Reading text:
★ ★ ★

There are four main functions in the package to find level set boundary 
points and segments.

- `bdryFromRays()`.  The user defines a single set of rays (origin, directions, 
and, implicitly or explicitly, an associated search region).  A search is 
made for level set segments along those rays in that region.  Not every ray 
needs to intersect the level set, and in fact the search might not find any 
segments.  But when the user 
has a good idea of the location of the level set and it does 
not have a complicated shape, this approach is simple and works well.
- `bdrySearch()`.  An algorithm adaptively selects multiple ray origins in 
an attempt to explore more of the level set than a single set of rays 
can.  Useful when the level set has a complicated shape.
- `slicedBdryFromRays()`, `slicedBdrySearch()`.  When the input space has more 
than two dimensions, it may be useful to determine boundary points and 
segments within lower-dimensional *slices* of input space.  A slice is 
just a (hyper)plane in which a subset of the inputs are held at fixed values.

★ ★ ★

[Saved entries]
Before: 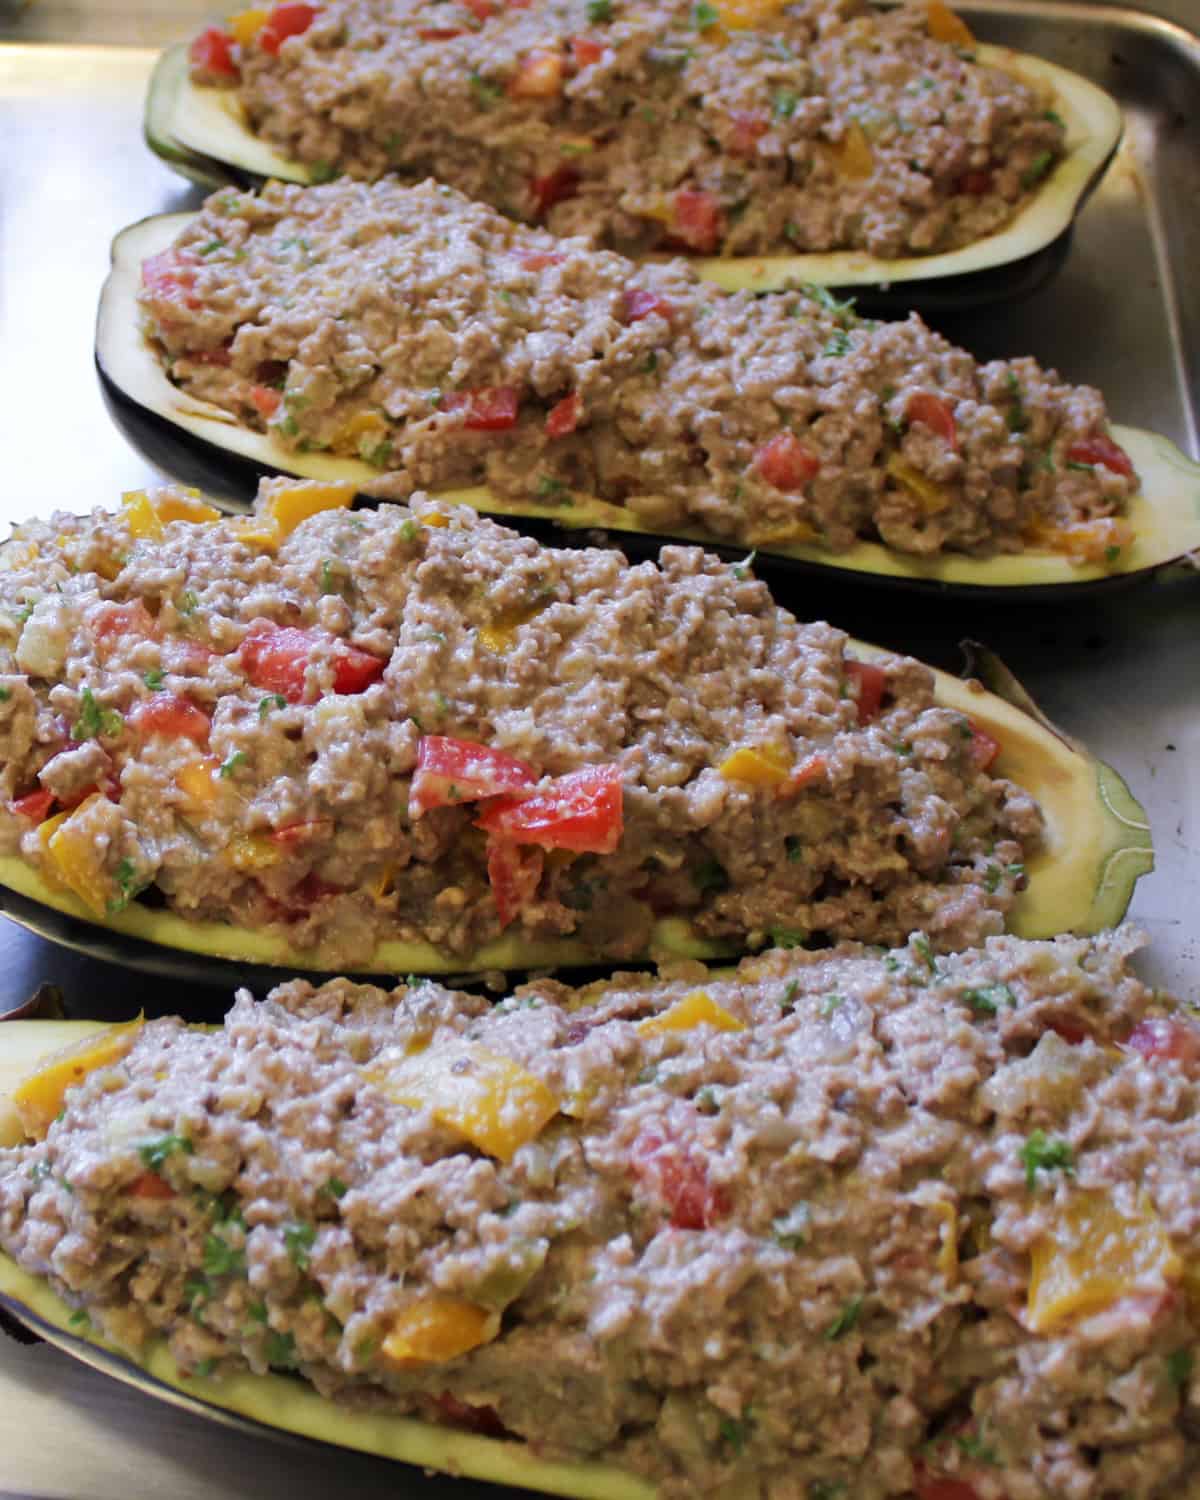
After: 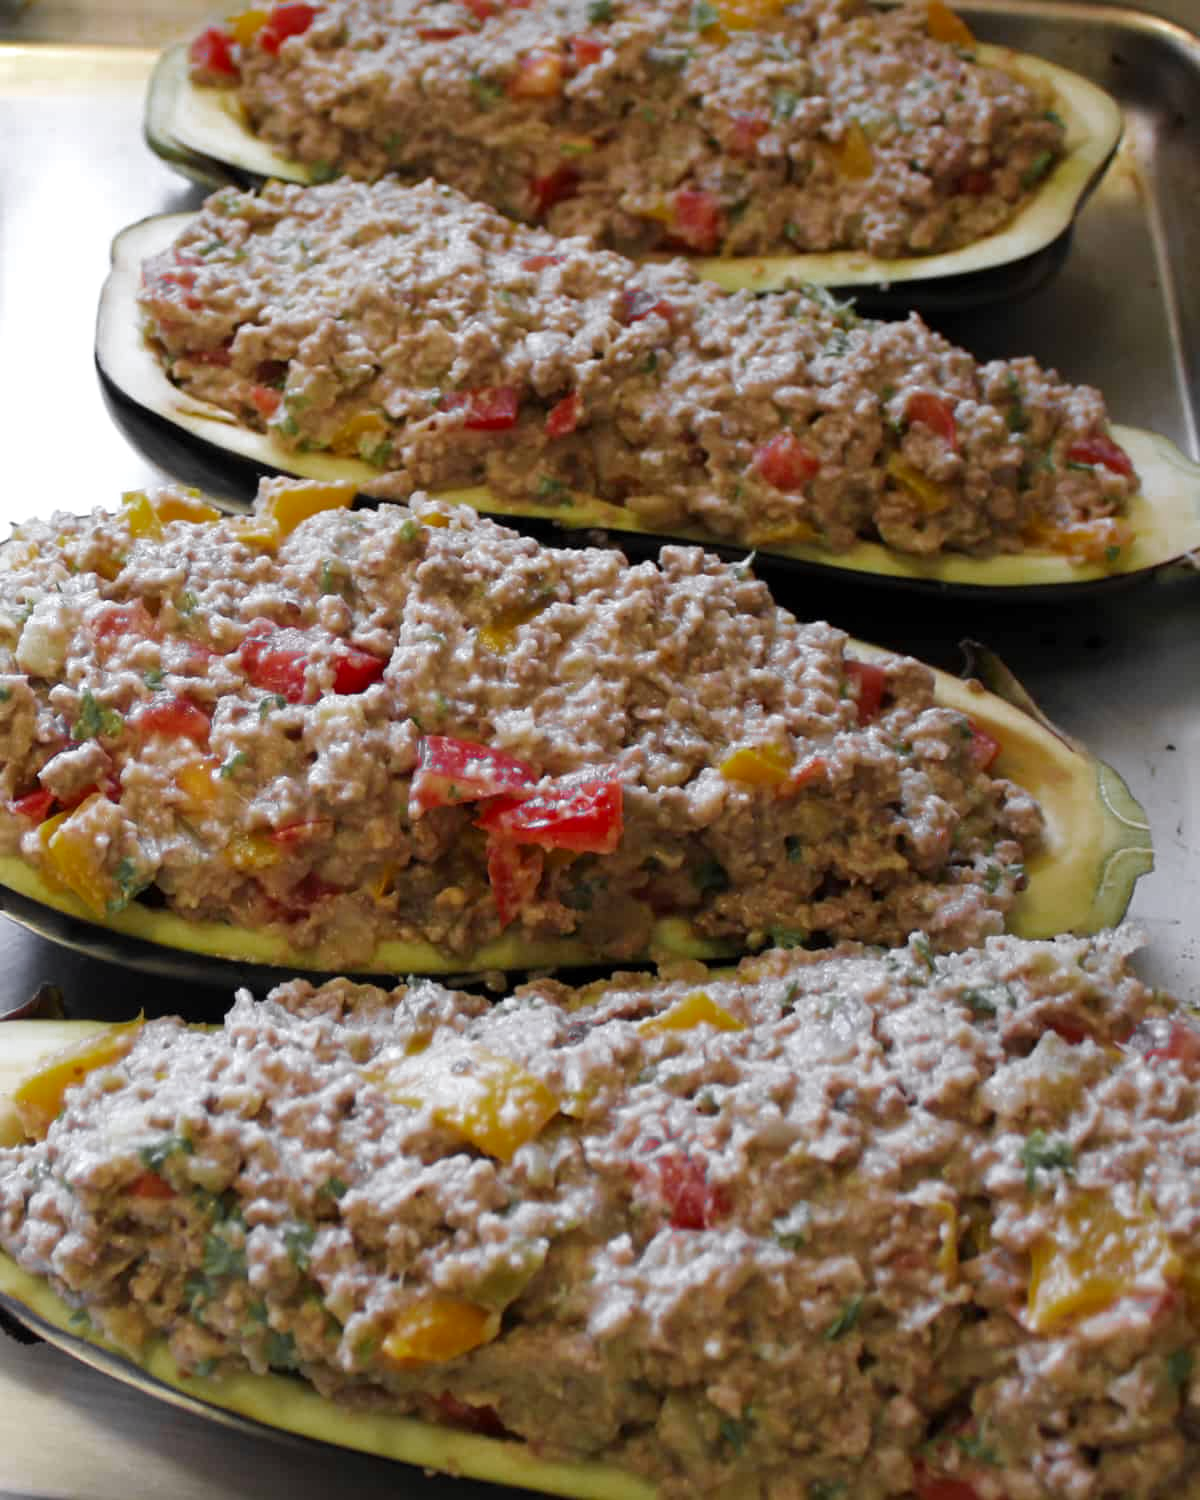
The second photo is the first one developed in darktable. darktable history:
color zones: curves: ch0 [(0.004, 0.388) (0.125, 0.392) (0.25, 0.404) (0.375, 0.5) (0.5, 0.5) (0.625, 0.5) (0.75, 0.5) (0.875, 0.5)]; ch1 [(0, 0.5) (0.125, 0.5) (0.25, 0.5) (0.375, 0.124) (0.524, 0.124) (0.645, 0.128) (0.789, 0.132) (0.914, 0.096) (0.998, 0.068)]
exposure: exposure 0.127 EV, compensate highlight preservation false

★ ★ ★

Stated task A: Print the darktable edit records line for line, omitting the pictures.
Stated task B: Go on with the text on the level set boundary functions from where it ends.
The text and the records have nothing to do with each other.

Task answer A:
Before: 
After: 
The second photo is the first one developed in darktable. darktable history:
color zones: curves: ch0 [(0.004, 0.388) (0.125, 0.392) (0.25, 0.404) (0.375, 0.5) (0.5, 0.5) (0.625, 0.5) (0.75, 0.5) (0.875, 0.5)]; ch1 [(0, 0.5) (0.125, 0.5) (0.25, 0.5) (0.375, 0.124) (0.524, 0.124) (0.645, 0.128) (0.789, 0.132) (0.914, 0.096) (0.998, 0.068)]
exposure: exposure 0.127 EV, compensate highlight preservation false

Task answer B:
These functions apply the algorithms from `bdryFromRays` and `bdrySearch`, 
respectively, to each slice separately.

In addition there is a function `respProfiles()` that simply evaluates the 
response function at a fixed set of positions along a user-specified set 
of rays.

The vignette *Problem Setup* goes into more detail about how to use this 
package.  There are also two vignettes with extended examples of how to 
use the package for different types of level set problems.

# References {-}

Kim, Daeyoung and Lindsay, Bruce G. 2011. Using confidence distribution 
sampling to visualize confidence sets.  *Statistica Sinica* 21:923--948.